╭─ GIVEN DATA

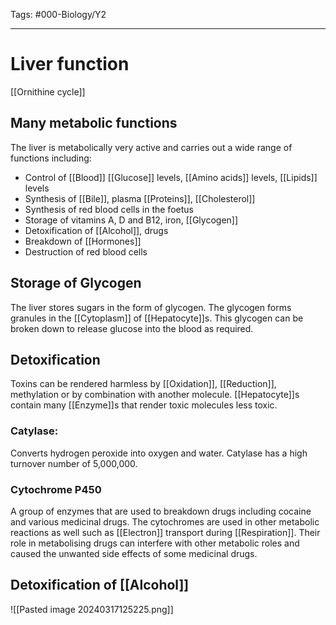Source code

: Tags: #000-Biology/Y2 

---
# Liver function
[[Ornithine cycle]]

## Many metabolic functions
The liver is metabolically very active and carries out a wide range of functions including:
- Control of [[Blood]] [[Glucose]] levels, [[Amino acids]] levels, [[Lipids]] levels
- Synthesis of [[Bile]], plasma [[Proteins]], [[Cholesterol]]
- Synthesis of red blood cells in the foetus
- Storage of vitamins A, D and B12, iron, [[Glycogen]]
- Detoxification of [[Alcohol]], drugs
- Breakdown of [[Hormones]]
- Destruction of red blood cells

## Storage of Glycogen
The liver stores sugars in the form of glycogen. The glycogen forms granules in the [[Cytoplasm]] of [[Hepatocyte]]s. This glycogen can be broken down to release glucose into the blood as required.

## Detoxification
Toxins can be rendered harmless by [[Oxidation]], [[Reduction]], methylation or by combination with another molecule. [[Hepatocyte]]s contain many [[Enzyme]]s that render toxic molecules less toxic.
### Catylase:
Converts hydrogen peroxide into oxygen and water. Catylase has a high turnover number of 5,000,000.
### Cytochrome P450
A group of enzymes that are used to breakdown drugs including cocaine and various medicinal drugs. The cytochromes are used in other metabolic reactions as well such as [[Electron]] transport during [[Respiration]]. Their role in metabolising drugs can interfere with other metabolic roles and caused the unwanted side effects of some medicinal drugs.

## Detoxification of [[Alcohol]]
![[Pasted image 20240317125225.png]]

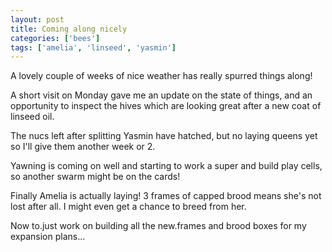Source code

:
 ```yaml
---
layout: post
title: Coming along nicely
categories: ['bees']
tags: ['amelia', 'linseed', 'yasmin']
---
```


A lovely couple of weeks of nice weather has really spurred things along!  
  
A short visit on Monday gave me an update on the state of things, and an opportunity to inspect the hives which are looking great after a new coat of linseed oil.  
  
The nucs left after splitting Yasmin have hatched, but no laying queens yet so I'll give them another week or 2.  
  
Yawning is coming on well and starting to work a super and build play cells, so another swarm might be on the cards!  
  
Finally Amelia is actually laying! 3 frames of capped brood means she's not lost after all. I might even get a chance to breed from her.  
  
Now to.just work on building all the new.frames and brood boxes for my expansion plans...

╰─
╭─ GIVEN DATA

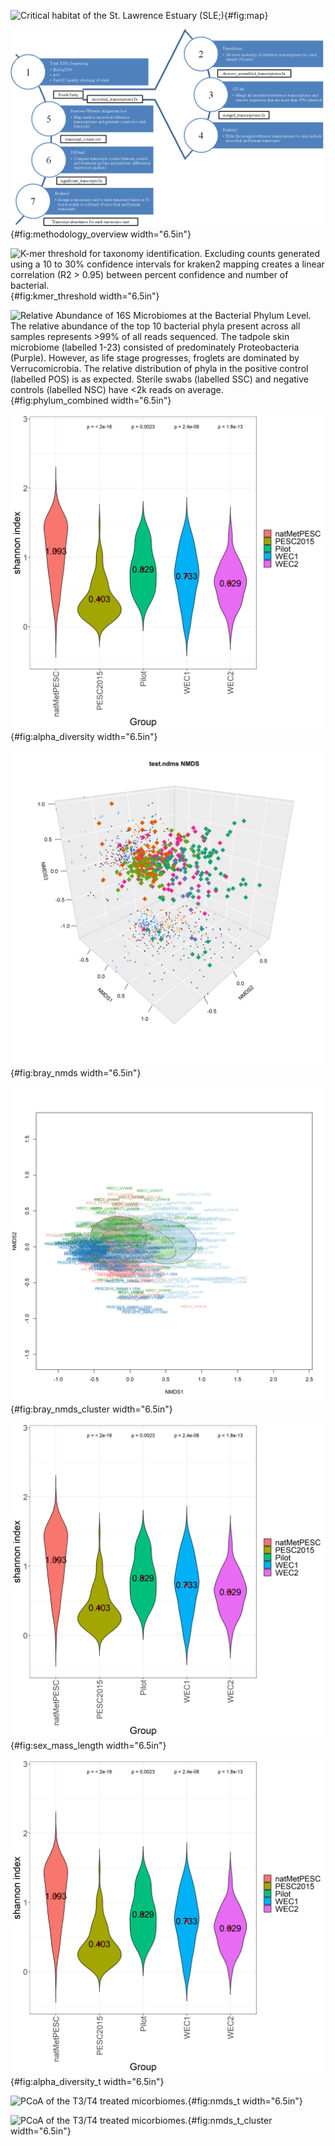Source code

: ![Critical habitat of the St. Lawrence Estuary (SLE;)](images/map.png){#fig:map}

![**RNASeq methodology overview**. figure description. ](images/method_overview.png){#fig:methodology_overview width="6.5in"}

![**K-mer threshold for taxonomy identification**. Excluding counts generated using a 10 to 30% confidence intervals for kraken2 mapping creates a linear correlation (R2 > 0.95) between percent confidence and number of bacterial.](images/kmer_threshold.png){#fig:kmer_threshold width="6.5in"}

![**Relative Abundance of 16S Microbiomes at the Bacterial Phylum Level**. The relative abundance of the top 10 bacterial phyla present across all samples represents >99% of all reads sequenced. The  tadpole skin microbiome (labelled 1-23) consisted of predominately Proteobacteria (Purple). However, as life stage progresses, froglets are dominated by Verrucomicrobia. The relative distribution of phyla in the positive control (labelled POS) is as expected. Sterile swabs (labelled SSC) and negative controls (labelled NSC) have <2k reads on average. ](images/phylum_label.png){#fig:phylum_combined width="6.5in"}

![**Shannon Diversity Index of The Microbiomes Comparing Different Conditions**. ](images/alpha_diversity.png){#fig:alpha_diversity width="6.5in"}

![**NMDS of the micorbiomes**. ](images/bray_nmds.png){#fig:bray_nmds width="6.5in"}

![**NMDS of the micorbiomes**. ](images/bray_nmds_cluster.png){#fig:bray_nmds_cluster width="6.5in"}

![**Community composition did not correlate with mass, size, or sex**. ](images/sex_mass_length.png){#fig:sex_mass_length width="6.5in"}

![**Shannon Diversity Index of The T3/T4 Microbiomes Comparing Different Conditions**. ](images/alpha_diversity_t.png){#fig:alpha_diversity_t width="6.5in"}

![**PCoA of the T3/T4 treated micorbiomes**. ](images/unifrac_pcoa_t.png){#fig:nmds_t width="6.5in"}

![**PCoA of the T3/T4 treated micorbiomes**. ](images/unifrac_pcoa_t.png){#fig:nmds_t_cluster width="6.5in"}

╰─

TASK DETAILS
Once the line with "The nucs left" is found in the records above, print exactly that line and every line after it through the line with "Now to.just work".

TASK RESPONSE
The nucs left after splitting Yasmin have hatched, but no laying queens yet so I'll give them another week or 2.  
  
Yawning is coming on well and starting to work a super and build play cells, so another swarm might be on the cards!  
  
Finally Amelia is actually laying! 3 frames of capped brood means she's not lost after all. I might even get a chance to breed from her.  
  
Now to.just work on building all the new.frames and brood boxes for my expansion plans...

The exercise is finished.